Apolitical, nonplussed, and too concerned with going to the Warehouse Project, Will Brown shows us why students need to get their act together—or face the consequences of apathy
The social democratic services that served our parents and grandparents so well are gradually eroding, with the imperative of profit placed over the needs of people. Our climate hangs in the balance as greenhouse gasses emissions near the point of no return.
Today’s student will leave university with on average over £40000 of debt. Right now the average Arts student is paying £70 – £100 per contact hour—something to think about next time your lecture starts 10 minutes late.
Our own lecturers are facing cuts in pay, whilst the University does backdoor deals to outsource labour at below living wage standards.
If you want to live in London after all this, but you don’t have old money—good luck spending the rest of your life paying off a £400000 mortgage on some crummy one bedroom flat in a council estate.
Make no mistake, as a student body and more broadly as a generation we have genuine political grievances. We are facing systemic pressures on our quality of life and while it may seem all fun and drinking games now, you are looking down the barrel of a life of debt; we are the first generation since 1946 set to be poorer than our parents.
Student activism used to be a force in this world. From the Vietnam War and the Campaign for Nuclear Disarmament to South Africa’s Apartheid Regime, the student voice was heard.
Traditionally, the University of Manchester had been a hotbed for such radicalism but today, walking around campus, you’ll be hard-pressed to find any sign of political activism. Save for a smattering Socialist Workers Party leaflets, which call for some vague and half-imagined utopian revolution and the occasional cake stall for malnourished children in Africa or India, the public space is apolitical.
Now for the vast majority of us, our activism, our philanthropy and our ability to empathise only extends so far as our own interests. We don’t vote, rightly so according to Russell Brand—the apparent spokesperson for our disillusioned generation.

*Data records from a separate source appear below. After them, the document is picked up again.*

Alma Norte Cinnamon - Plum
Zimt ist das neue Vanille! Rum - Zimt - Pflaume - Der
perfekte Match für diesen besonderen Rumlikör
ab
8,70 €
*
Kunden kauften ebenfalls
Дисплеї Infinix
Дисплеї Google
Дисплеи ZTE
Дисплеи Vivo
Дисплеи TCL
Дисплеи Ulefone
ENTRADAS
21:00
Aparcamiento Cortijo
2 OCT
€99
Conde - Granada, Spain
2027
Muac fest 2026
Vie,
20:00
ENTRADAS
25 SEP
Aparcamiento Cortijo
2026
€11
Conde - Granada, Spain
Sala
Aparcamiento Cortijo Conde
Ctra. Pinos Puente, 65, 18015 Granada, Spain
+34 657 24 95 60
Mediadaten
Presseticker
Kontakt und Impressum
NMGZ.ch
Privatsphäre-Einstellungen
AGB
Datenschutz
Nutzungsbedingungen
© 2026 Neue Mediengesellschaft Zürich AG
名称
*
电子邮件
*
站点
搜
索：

We are the onesie-wearing, vodka-swilling, MacBook-wielding, selfie-taking, apathetic generation of students. If we’re angry, you’ll hear about it, through an irate self-justified Facebook status or a warrior hashtag. Or maybe, just maybe, we’ll sign an e-petition. The problem isn’t ours, but we’ll pass it along to you.
Volunteer work is done overwhelmingly on advice to nourish our CVs and personal statements. You might see a picture of some of the more affluent among us digging a well in Kenya—a mild case of self-congratulating bohemianism before a sedentary and functionary life in a pinstripe suit with a white picket fence.
We stink of a generation who don’t know how to fight for ourselves.
The institutions that used to unite us are shrivelled, impotent to tackle our general political apathy, and are broadly complicit in the comprehensive privatisation of university life happening around us.
The University of Manchester Students’ Union, originally designed with the intention of representing and protecting our interests, is now loaned out to PR events for giant multi-national corporations such as Samsung or Lloyds TSB.
I’m sure Steve Biko, the legendary anti-Apartheid trade union activist, would be delighted to know that tax-dodging Starbucks was making a tidy profit under his name in Biko’s Café. In union elections last year, we got a dismal 7.5 per cent of students to vote online. Surely this speaks volumes of how much we as a student population value the institution.
However, if we look further to the National Union of Students, a key medium of student protest, then the reality gets ever more disconcerting.
An NUS Extra card now provides you with a healthy 10 per cent discount off all your favourite third world labour-intensive clothing from ASOS. It’ll get you another 10 per cent off orders from Amazon UK—no-one seems to have told the NUS that if Amazon paid its tax fairly, it would go a long way towards reducing our tuition fees from £9000 each year.
One survey conducted of almost 5500 students showed that 35 per cent don’t know what the NUS did, with only 7 per cent of students saying they thought the NUS was doing a good job.
It is easy to understand the sentiment behind these figures.
You can’t place much faith in an organisation that last month couldn’t even express solidarity with the Kurds (who are by and large Muslims) by condemning IS, for fears of islamophobia.
In the words of Amol Rajan, editor of The Independent, we the young “are being continually shafted.” Let’s be frank: as a student body, we need to get our act together.